I have a feeling that gender inequality is closing up and will close up much faster than racial inequalities, and here is why. Look at the percentages of those who succeed in public education, of those who go on to college and graduate. Women are dominating in both by far. But it is a fairly recent phenomenon, with these women still only in their 20s and 30s. But we'll see, in the next 20 years, and with 20 more years of similar percentages, the gender inequality disappear (and perhaps reverse!) And why is it that women succeed so much more in academia? It's not affirmative action, that's for sure. It's a whole slew of other factors. Women are now the majority in college more often than not. Men are a minority.
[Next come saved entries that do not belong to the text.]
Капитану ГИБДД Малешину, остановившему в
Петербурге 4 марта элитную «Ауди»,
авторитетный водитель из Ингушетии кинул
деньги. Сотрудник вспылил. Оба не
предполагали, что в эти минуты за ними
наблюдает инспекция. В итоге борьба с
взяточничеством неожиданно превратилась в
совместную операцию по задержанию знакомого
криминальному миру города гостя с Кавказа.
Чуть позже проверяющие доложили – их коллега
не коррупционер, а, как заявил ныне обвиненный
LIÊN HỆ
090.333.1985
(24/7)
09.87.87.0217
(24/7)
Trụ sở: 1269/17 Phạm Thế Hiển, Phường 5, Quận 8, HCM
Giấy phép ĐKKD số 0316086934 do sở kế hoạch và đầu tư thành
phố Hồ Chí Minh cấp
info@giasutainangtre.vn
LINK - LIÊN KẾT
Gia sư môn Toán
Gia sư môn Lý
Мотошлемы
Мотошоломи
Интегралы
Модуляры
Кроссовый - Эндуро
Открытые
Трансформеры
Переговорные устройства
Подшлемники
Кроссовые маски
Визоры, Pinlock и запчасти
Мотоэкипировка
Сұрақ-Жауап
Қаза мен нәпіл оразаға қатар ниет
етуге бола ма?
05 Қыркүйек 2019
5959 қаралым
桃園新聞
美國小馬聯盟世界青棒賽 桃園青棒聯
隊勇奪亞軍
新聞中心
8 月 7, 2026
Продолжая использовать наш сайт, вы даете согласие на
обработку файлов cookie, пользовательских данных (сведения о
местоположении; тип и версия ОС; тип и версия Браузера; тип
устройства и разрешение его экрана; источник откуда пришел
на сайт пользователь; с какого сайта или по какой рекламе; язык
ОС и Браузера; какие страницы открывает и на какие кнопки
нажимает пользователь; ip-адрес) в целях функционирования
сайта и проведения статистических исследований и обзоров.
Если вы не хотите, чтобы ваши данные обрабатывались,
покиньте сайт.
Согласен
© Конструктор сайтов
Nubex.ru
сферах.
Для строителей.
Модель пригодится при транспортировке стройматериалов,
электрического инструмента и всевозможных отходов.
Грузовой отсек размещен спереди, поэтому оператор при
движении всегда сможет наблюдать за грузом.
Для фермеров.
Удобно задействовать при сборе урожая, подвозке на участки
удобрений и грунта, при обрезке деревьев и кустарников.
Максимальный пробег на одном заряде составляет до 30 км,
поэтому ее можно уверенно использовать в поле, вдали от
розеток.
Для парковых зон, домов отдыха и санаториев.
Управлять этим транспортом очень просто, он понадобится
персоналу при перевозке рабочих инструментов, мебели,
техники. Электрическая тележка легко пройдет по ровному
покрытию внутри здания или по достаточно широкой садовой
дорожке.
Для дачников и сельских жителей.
Once again, we can't take such a broad theory of "white privilege" which does not apply in so many cases to form a policy of racial discrimination against white men that is somehow supposed to bring about racial and gender equity. It's economics, by far, always has been and always will be. Blacks living in the middle class have much much more privilege than whites living in poverty, whereas the difference in privilege between blacks and whites in poverty is practically non-existent and can go either way depending on circumstances. Put a poor white person in a black inner city or put a poor black person in a small, rural, poor white community. Then you may have differences in privilege, though not necessarily, and nowhere near as much as between the poor and the middle class, much less the rich.

We aren't focusing on the source of the inequity and are inflaming racial and gender division while we are at it with race and gender based affirmative action.